INPUT Start Marker

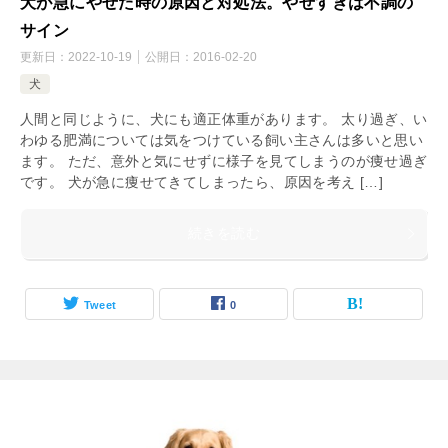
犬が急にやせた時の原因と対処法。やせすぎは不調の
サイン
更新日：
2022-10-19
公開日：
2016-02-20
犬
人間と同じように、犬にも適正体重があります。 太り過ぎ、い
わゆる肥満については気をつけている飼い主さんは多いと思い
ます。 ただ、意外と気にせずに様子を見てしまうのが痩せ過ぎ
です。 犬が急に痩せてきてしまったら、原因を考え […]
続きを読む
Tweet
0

INPUT End Marker
INPUT Start Marker

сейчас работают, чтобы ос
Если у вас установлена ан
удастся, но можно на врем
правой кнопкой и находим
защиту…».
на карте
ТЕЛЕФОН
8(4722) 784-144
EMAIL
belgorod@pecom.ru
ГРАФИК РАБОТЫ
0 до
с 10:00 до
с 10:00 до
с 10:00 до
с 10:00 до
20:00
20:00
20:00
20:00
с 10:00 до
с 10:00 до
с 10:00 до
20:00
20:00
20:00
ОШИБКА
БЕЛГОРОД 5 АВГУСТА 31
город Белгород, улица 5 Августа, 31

INPUT End Marker

**YOUR INSTRUCTIONS**
Only the lines from the one containing "правой кнопкой и находим" through the one containing "город Белгород, улица 5 Августа, 31" are to be retyped, both boundary lines included, with no other material.

**RESULT**
правой кнопкой и находим
защиту…».
на карте
ТЕЛЕФОН
8(4722) 784-144
EMAIL
belgorod@pecom.ru
ГРАФИК РАБОТЫ
0 до
с 10:00 до
с 10:00 до
с 10:00 до
с 10:00 до
20:00
20:00
20:00
20:00
с 10:00 до
с 10:00 до
с 10:00 до
20:00
20:00
20:00
ОШИБКА
БЕЛГОРОД 5 АВГУСТА 31
город Белгород, улица 5 Августа, 31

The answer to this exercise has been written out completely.